It’s a small world, especially when you’re talking about both Rhode Island and Portugal, two small but proud places that are intertwined in a way that will be on display at the Providence Performing Arts Center Saturday night.
“I’m very proud of our little country and our people,” Ruah, who plays Agent Kensi Blye on the long-running CBS procedural drama, said in an interview. “This is just one more opportunity for me to celebrate the Portuguese people.”
The event is celebrating its 10th anniversary, but is back in person for the first time since before the pandemic. It also marks his first time in Rhode Island. The awards ceremony was usually held in New Bedford, but this year it will be at PPAC. Rhode Island, like Massachusetts, has a large population of Portuguese-Americans. Portuguese would be the third most common spoken language in the state, a proportion that will increase on Saturday night, where about 95% of the show will be in Portuguese, said co-host Ricardo Farias.
“It’s the perfect place to celebrate,” Farias said.
Farias hosts a late night show filmed in New Bedford and broadcast on RTP Açores titled De Cá P’ra Lá. In English it means “from here to there”. This sentence could also serve as the theme for Saturday’s event, which will pay tribute to the music produced by people of Portuguese origin, whether they are in Portugal itself, in the Portuguese diaspora in North America or as far afield as Malaysia.
Some tickets are still available for the event, although the after-party is sold out.

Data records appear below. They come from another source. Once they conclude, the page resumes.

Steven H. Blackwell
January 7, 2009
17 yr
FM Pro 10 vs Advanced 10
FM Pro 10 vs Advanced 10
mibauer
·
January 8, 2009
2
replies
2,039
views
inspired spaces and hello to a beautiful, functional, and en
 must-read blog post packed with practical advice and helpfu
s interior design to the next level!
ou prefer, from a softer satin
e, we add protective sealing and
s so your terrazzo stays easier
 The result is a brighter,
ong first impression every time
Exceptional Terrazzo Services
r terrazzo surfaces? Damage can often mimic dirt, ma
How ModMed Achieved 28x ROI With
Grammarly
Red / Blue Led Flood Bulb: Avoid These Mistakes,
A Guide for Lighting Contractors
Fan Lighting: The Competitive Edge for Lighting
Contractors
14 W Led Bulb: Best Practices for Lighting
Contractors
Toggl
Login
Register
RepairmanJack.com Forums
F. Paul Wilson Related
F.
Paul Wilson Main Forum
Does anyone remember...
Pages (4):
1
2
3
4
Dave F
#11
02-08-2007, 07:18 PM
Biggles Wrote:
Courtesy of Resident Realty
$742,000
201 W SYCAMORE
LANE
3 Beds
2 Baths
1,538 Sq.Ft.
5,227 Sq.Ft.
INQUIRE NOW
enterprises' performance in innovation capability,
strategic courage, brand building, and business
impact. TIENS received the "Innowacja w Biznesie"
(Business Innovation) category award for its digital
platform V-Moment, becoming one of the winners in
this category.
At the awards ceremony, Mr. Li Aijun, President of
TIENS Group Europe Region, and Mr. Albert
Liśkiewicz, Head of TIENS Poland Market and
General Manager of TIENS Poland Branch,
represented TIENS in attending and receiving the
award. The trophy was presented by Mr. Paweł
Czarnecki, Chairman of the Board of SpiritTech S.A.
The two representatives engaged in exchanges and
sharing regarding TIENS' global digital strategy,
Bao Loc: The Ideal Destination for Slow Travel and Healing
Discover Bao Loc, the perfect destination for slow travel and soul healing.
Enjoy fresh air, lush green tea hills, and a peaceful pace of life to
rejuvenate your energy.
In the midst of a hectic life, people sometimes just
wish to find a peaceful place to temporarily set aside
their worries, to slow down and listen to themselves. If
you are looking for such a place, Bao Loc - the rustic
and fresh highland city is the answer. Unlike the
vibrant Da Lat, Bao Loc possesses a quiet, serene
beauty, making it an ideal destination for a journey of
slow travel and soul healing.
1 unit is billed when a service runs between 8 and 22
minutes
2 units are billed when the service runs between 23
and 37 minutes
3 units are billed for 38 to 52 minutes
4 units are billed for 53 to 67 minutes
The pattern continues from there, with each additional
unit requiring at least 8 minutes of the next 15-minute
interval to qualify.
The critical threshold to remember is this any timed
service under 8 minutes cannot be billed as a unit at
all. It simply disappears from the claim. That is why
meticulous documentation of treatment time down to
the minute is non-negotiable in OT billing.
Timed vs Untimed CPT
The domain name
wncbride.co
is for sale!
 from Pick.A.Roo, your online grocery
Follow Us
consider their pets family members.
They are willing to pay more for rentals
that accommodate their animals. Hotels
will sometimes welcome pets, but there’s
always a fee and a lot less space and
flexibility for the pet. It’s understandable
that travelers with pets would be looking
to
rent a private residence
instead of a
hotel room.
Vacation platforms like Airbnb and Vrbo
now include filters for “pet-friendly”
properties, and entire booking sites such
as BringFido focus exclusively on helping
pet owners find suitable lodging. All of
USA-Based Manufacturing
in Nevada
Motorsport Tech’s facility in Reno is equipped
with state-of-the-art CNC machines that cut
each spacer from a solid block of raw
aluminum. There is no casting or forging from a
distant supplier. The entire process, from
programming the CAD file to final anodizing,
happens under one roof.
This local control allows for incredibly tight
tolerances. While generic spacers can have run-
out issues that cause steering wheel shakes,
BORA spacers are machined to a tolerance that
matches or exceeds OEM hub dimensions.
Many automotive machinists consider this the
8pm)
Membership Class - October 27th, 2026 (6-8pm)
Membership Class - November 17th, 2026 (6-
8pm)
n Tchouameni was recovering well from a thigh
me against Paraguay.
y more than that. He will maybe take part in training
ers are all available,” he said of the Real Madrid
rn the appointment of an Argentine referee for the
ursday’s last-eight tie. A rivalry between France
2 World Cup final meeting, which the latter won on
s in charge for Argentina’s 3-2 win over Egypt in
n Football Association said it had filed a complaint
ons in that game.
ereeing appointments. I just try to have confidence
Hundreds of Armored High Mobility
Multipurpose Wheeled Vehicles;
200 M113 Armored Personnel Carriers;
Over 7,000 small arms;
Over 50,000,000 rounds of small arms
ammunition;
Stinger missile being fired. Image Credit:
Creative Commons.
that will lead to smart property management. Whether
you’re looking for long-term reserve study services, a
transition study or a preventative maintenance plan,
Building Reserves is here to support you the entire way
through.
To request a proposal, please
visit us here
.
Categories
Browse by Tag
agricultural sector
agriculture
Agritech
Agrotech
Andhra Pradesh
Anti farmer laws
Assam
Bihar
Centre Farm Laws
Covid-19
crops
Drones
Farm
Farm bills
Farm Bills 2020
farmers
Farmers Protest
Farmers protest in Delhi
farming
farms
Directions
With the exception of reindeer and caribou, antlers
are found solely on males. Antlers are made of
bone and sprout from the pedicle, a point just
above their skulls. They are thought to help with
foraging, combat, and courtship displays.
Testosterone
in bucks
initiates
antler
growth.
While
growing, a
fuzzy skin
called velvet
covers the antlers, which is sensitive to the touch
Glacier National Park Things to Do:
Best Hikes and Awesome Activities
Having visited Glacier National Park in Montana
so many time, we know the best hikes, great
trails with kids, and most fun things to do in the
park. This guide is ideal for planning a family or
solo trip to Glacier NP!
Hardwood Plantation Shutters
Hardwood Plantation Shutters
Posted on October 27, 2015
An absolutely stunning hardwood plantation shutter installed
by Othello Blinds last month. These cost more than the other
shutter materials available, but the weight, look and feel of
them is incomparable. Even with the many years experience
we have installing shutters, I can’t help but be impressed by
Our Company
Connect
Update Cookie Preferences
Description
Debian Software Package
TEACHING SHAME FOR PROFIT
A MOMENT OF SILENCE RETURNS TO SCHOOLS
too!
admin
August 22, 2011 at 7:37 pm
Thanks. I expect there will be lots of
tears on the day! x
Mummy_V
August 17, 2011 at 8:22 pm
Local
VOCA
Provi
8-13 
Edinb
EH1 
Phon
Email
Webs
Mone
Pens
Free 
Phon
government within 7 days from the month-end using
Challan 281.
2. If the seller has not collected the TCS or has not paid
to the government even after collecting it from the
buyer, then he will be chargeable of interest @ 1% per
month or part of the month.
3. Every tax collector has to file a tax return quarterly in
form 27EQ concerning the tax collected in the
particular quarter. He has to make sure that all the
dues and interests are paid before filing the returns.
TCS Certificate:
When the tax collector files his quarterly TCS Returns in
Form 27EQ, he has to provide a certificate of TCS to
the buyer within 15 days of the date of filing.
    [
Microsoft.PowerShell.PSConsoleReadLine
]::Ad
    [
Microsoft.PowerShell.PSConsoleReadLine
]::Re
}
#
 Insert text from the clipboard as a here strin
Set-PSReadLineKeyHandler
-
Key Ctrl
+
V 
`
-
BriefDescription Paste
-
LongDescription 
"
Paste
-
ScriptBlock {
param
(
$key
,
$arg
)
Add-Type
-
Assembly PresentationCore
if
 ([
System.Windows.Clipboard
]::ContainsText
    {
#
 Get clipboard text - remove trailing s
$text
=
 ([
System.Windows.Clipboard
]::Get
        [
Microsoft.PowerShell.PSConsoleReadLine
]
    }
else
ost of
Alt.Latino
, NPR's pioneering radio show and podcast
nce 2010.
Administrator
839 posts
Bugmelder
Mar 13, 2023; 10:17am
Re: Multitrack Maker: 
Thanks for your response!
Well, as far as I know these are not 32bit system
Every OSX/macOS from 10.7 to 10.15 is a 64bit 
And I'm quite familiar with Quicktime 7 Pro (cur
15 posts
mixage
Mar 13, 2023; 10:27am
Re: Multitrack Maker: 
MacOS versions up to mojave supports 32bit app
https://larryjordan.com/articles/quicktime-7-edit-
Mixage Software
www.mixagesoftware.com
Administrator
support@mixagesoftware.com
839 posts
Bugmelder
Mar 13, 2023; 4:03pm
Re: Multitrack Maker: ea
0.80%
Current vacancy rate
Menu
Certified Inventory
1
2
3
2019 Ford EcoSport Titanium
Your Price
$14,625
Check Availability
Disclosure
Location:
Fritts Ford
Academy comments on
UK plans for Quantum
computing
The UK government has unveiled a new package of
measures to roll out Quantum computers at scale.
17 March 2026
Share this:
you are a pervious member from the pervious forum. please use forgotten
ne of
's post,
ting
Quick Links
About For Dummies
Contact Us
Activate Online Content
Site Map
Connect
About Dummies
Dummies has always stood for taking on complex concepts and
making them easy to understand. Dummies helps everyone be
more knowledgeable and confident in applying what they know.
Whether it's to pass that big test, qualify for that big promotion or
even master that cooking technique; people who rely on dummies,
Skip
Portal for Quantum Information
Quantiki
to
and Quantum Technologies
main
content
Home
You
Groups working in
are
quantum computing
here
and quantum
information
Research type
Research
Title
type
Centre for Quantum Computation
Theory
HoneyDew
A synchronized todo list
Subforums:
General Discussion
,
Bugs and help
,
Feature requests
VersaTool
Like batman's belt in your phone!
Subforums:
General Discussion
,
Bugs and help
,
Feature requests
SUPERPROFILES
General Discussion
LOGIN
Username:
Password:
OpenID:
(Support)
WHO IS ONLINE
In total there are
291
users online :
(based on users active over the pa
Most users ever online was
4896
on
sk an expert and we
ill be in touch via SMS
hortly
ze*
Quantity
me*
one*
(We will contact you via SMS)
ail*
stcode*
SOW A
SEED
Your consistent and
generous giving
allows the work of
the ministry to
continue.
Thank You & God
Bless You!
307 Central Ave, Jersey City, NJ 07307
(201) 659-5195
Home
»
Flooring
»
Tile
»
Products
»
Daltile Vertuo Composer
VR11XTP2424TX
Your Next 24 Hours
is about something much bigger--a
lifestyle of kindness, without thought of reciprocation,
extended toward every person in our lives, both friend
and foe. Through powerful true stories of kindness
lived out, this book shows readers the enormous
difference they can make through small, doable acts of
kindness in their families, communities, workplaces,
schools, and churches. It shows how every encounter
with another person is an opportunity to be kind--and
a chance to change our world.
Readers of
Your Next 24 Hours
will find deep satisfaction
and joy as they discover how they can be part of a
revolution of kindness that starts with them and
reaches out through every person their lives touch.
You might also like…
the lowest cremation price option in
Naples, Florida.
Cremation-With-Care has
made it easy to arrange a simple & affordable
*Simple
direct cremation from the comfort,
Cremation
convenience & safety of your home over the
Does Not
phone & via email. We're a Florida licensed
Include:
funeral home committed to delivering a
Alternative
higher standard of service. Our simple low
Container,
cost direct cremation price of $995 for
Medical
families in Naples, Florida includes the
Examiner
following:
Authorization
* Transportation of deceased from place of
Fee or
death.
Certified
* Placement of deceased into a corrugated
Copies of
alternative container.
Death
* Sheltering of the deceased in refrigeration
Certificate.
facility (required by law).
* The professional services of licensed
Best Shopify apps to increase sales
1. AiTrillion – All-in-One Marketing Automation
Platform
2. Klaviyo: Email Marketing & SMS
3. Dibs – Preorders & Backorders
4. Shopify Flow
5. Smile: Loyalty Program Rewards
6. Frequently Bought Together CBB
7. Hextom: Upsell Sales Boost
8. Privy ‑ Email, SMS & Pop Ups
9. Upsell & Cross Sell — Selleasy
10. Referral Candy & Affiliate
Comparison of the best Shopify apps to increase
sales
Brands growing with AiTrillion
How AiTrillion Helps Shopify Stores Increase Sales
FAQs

Some of the names in the lineup touted by the organizers will be familiar to fans of Portuguese music, such as Jorge Ferreira, Aurea and the group Xutos e Pontapés. Local household names are also expected to make appearances: Boston Pops artistic coordinator Dennis Alves and Rhode Island Governor Dan McKee.
The event will be broadcast at a later date on the international channel RTP, according to Farias. It also makes a lot of noise in Portugal.
Although fado is the best-known genre of Portuguese music, at Saturday’s event it will be just one of 13 award categories, which will also include rock, pop and other traditional music. It’ll be like a typical awards show, Farias said, with awards, performances and “hopefully no slaps.”
“People just want to hang out and they just want to have fun again,” Farias said. “This is the event for the Portuguese who live here. And not just the Portuguese, because music is a universal language. Even if you don’t understand the language, it’s a good time.